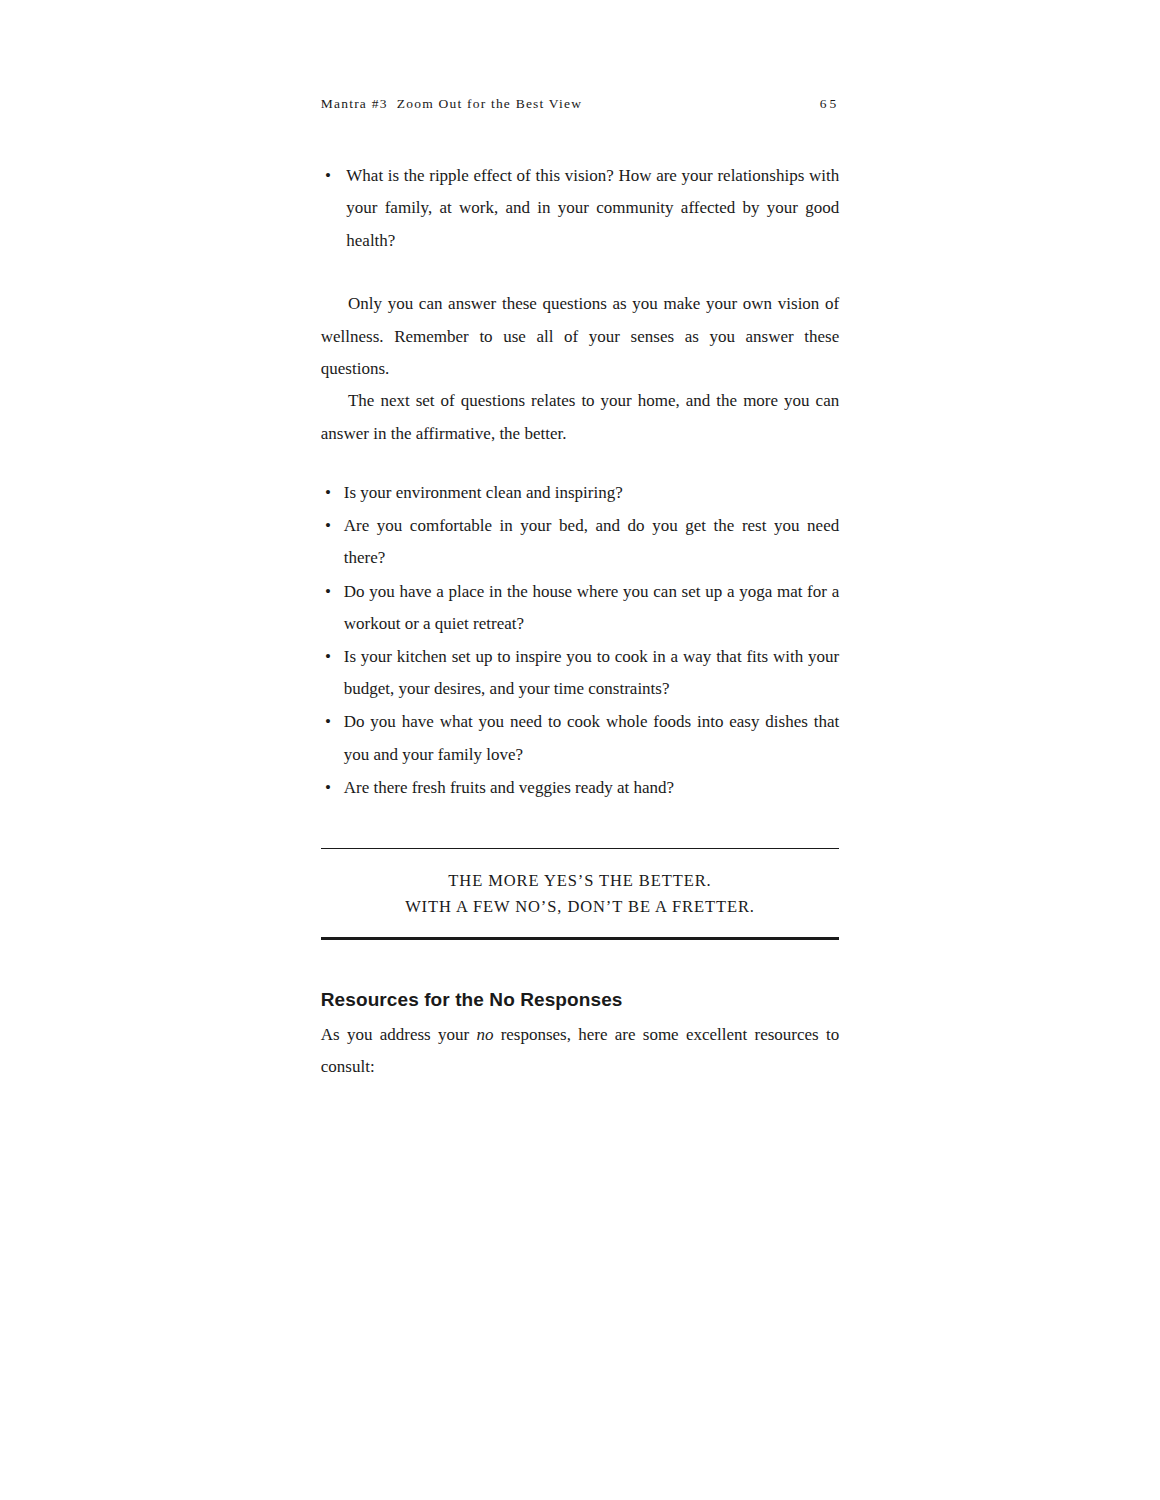Mantra #3 Zoom Out for the Best View 65
What is the ripple effect of this vision? How are your relationships with your family, at work, and in your community affected by your good health?
Only you can answer these questions as you make your own vision of wellness. Remember to use all of your senses as you answer these questions.
The next set of questions relates to your home, and the more you can answer in the affirmative, the better.
Is your environment clean and inspiring?
Are you comfortable in your bed, and do you get the rest you need there?
Do you have a place in the house where you can set up a yoga mat for a workout or a quiet retreat?
Is your kitchen set up to inspire you to cook in a way that fits with your budget, your desires, and your time constraints?
Do you have what you need to cook whole foods into easy dishes that you and your family love?
Are there fresh fruits and veggies ready at hand?
THE MORE YES’S THE BETTER. WITH A FEW NO’S, DON’T BE A FRETTER.
Resources for the No Responses
As you address your no responses, here are some excellent resources to consult:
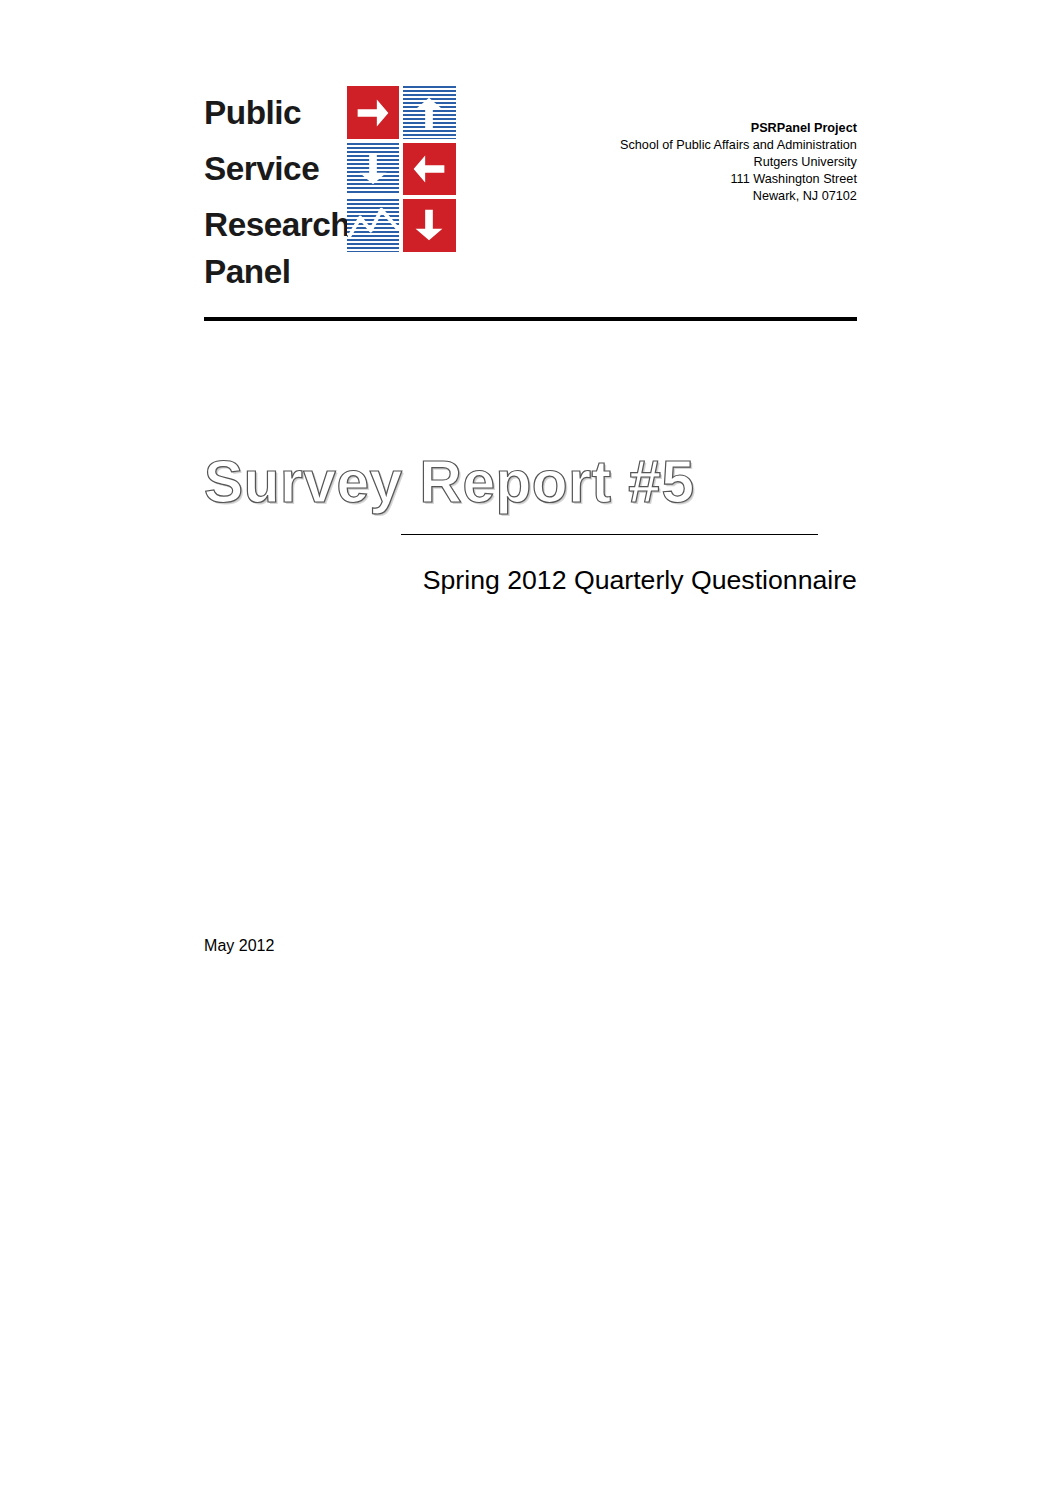Public
Service
Research
Panel
PSRPanel Project
School of Public Affairs and Administration
Rutgers University
111 Washington Street
Newark, NJ 07102
Survey Report #5
Spring 2012 Quarterly Questionnaire
May 2012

--

Exactly reproduce each record, leaving out any pictures.

Mantra #3 Zoom Out for the Best View 65
What is the ripple effect of this vision? How are your relationships with your family, at work, and in your community affected by your good health?
Only you can answer these questions as you make your own vision of wellness. Remember to use all of your senses as you answer these questions.
The next set of questions relates to your home, and the more you can answer in the affirmative, the better.
Is your environment clean and inspiring?
Are you comfortable in your bed, and do you get the rest you need there?
Do you have a place in the house where you can set up a yoga mat for a workout or a quiet retreat?
Is your kitchen set up to inspire you to cook in a way that fits with your budget, your desires, and your time constraints?
Do you have what you need to cook whole foods into easy dishes that you and your family love?
Are there fresh fruits and veggies ready at hand?
THE MORE YES’S THE BETTER. WITH A FEW NO’S, DON’T BE A FRETTER.
Resources for the No Responses
As you address your no responses, here are some excellent resources to consult:
Public
Service
Research
Panel
PSRPanel Project
School of Public Affairs and Administration
Rutgers University
111 Washington Street
Newark, NJ 07102
Survey Report #5
Spring 2012 Quarterly Questionnaire
May 2012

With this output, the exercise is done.